Another investor from Vilnius reveals that at one point he realized that he had no savings, let alone investments. This greatly alarmed him when the war broke out, so he started researching and investing small amounts in various products: stocks, funds, real estate crowdfunding, and more. Now, the Vilnius resident is pleased with his growing experience, knowledge, and portfolio, and regrets not starting to invest earlier.
When it comes to anxiety and small amounts, another investor says that at first, he was anxious about making even a 100 Euro investment, but over time, the amounts invested grew 10-20 times. He understands that risks remain in any investment, but he feels "99% calm" about his portfolio.

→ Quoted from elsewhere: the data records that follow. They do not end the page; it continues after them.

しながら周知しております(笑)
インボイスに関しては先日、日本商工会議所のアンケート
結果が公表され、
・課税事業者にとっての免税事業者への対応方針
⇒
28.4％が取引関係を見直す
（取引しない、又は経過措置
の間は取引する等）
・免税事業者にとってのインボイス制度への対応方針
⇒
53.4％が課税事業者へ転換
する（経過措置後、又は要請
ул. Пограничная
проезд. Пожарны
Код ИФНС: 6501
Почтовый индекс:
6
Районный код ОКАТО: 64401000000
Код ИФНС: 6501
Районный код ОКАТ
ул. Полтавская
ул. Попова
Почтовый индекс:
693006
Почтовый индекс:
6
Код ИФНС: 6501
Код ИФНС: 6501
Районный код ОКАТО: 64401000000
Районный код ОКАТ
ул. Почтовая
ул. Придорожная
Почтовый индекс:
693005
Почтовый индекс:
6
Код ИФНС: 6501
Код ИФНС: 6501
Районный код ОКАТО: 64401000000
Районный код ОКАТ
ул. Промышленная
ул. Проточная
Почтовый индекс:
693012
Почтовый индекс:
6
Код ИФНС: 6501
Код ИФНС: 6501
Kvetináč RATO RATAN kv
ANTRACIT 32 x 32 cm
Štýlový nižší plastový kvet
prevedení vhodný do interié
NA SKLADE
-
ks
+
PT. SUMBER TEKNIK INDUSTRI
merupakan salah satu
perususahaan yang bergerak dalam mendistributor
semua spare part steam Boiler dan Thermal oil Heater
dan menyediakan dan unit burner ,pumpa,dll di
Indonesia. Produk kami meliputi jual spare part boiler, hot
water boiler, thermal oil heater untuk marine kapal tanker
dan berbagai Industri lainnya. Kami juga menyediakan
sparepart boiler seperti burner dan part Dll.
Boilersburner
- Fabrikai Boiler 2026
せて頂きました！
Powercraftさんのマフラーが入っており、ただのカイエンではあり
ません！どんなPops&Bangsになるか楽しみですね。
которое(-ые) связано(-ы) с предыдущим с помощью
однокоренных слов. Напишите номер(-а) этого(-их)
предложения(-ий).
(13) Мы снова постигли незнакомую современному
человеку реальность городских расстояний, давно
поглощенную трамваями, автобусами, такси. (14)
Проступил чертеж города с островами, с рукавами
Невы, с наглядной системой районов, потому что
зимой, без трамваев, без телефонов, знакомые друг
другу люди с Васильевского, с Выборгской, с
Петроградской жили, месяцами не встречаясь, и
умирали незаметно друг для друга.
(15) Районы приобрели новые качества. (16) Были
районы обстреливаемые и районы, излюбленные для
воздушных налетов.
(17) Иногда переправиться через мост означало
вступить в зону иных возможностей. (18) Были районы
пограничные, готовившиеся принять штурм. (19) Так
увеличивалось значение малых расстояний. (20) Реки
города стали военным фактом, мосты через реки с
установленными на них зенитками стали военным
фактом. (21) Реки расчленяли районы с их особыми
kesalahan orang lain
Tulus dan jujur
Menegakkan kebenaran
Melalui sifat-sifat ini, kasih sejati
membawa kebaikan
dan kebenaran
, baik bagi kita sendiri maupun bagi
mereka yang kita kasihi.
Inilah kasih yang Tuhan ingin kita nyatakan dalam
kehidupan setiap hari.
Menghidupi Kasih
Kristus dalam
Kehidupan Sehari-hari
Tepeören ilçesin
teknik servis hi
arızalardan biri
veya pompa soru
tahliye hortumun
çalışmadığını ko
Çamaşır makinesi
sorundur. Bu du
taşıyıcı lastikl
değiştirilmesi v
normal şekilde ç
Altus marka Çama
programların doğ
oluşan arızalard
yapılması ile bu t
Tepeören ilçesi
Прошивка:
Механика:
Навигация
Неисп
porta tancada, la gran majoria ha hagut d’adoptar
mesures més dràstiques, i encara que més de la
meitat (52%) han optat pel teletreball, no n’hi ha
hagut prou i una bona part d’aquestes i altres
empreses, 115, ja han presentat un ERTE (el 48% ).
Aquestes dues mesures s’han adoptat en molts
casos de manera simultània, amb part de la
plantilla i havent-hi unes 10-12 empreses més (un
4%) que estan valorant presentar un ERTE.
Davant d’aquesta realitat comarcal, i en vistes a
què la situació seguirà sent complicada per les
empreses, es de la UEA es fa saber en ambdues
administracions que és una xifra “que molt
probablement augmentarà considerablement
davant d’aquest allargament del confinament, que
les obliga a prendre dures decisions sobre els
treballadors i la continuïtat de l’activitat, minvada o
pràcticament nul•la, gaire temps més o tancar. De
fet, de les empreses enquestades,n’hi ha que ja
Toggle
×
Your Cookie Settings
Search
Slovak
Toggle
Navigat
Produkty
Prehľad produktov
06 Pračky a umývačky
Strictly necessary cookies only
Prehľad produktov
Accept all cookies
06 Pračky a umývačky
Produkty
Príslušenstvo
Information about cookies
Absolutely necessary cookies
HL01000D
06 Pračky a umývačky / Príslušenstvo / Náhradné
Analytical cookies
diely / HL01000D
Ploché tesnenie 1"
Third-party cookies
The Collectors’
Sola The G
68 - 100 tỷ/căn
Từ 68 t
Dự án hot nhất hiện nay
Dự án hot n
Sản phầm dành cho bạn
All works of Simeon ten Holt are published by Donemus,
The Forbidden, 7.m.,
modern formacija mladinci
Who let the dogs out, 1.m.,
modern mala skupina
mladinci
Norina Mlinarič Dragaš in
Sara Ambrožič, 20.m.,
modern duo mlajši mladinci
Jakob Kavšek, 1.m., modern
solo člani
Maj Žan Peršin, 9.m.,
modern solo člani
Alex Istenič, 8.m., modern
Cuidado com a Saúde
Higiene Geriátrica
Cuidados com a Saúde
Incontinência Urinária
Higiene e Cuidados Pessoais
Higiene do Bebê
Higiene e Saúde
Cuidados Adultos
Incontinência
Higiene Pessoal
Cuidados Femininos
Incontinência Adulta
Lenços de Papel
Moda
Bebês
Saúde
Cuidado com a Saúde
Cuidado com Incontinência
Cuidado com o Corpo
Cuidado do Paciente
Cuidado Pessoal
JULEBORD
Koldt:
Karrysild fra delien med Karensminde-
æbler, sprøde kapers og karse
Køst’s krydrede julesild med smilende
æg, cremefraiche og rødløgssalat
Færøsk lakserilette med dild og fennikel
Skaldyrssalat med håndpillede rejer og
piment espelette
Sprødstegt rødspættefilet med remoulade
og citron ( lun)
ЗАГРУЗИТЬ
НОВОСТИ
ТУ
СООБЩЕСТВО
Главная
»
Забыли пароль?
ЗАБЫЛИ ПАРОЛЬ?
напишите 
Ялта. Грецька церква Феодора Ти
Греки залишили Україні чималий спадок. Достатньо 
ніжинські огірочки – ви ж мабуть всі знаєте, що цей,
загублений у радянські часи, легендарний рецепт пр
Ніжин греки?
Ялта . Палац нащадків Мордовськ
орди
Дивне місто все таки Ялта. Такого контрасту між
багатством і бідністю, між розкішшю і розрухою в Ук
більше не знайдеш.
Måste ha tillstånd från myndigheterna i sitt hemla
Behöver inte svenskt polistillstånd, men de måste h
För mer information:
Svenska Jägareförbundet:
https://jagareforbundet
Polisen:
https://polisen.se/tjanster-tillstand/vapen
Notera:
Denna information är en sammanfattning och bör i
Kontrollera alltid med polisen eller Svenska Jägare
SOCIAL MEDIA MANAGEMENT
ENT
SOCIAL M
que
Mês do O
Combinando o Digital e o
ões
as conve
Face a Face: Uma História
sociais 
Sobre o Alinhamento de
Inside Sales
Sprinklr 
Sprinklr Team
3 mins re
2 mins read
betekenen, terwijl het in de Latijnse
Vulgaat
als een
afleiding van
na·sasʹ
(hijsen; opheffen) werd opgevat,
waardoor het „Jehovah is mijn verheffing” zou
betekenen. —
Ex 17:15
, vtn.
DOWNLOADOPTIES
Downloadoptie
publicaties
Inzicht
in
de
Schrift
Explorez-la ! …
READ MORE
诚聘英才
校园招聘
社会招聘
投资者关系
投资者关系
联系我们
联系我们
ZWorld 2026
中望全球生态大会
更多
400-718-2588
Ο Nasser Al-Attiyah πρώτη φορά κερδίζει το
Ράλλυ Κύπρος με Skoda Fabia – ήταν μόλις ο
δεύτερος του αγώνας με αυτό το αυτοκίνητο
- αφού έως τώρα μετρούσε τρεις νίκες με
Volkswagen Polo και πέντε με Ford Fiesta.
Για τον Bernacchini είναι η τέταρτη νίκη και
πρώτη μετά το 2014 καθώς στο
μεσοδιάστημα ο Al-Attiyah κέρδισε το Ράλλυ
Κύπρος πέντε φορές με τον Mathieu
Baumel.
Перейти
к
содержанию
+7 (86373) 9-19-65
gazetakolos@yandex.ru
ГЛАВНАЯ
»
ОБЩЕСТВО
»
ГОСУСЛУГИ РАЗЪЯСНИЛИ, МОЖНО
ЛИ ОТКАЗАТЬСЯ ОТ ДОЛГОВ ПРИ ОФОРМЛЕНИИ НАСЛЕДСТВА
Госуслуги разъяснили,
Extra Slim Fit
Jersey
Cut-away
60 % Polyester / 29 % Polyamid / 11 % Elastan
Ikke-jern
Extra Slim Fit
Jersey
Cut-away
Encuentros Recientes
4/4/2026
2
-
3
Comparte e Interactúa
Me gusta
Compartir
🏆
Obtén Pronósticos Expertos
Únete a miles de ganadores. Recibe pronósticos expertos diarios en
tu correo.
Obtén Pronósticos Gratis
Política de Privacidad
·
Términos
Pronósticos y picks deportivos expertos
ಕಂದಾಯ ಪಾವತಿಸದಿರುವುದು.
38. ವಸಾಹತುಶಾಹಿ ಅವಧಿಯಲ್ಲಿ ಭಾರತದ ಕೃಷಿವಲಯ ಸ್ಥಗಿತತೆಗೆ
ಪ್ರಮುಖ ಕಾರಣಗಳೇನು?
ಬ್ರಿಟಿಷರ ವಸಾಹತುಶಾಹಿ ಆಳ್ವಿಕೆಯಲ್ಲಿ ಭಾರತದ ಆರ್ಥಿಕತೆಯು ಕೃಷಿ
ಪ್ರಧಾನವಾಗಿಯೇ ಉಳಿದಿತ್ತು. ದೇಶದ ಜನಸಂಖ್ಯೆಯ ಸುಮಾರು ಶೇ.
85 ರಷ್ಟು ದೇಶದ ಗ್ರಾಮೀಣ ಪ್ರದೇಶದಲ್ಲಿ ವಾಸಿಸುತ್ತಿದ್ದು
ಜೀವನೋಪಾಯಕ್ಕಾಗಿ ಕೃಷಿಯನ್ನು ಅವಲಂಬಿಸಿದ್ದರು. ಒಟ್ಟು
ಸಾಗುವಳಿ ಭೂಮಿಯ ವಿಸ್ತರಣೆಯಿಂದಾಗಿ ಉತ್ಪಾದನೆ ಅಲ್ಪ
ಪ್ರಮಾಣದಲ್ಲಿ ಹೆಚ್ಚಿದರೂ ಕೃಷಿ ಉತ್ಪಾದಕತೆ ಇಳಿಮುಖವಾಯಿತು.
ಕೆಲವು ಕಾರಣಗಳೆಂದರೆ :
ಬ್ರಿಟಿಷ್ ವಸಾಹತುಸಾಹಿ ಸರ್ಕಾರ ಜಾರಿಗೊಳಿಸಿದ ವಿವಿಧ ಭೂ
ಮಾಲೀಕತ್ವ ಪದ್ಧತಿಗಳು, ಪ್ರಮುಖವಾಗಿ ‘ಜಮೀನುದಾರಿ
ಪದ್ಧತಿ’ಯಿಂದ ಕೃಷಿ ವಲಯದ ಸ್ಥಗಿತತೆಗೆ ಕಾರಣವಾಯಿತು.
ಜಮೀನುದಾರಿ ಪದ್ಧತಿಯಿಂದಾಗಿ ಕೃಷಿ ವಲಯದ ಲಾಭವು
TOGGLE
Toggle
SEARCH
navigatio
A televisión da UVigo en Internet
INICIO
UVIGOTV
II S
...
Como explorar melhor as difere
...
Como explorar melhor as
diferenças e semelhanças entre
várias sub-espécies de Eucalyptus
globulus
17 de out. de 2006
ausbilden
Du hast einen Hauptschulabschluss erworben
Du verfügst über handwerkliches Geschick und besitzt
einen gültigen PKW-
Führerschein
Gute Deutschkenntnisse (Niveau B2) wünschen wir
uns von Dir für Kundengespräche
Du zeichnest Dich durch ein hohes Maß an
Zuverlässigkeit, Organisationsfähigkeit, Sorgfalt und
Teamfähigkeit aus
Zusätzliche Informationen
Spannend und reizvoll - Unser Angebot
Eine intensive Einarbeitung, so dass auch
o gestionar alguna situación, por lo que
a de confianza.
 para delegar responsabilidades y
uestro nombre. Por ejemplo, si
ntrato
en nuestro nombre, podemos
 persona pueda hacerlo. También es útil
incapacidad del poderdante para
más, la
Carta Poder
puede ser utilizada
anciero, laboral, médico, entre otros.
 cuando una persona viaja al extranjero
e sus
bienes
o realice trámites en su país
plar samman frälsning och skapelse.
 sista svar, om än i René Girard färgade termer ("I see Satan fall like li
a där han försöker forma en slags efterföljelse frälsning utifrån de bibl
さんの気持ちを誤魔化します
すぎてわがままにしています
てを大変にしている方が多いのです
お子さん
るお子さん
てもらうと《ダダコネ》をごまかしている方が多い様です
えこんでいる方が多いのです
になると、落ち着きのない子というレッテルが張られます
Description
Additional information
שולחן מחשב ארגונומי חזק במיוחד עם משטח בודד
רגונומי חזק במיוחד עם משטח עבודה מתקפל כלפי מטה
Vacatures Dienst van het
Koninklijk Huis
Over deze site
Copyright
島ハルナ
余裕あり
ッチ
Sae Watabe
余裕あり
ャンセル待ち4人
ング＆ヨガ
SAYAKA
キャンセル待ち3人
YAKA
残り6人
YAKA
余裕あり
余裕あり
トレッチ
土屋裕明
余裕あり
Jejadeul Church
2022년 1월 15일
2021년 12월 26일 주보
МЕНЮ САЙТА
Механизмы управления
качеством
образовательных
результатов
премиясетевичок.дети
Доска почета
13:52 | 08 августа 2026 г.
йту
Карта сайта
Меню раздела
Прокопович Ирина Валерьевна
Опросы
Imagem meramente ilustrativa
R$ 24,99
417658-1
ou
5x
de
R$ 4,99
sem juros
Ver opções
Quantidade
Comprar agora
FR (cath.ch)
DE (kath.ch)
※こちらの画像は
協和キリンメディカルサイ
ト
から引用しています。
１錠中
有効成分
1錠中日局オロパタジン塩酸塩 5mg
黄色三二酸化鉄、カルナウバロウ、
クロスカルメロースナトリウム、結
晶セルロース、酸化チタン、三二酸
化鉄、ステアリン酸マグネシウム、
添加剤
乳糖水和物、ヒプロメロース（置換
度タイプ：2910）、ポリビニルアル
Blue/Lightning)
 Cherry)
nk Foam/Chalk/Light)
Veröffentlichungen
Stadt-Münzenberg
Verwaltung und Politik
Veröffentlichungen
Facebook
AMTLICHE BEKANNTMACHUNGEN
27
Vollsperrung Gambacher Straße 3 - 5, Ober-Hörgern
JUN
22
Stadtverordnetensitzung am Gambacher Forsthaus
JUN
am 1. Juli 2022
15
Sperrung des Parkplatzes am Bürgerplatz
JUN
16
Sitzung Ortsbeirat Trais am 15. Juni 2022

Finally, another investor who wished to remain anonymous says that he used to spend his free funds on consumption, but over time, he decided to manage his finances more responsibly and systematically. This way, he began to take an active interest in finance, discovered instruments such as crowdfunding, peer-to-peer lending, and ETFs, and as one of the tools for portfolio diversification and liquidity, he also uses deposits, which have recently started offering non-zero interest rates.
According to Greta Zarembiene, Head of Investor Relations at "Röntgen", all these stories illustrate and confirm the most important investment advice: the most important thing is to start.
"Crowdfunding has many advantages for first-time buyers: an easy and transparent process, low minimum amounts, initial mortgages as security, short terms and quarterly interest payments. However, we still encourage investors to diversify - through different projects, geographies, platforms and investment tools. The most important thing is that someone interested in investing simply takes the first practical steps. This is what will provide the most experience, help identify priorities and encourage further interest. And then it will be much easier to make further decisions that are best for everyone," says G. Zarembiene.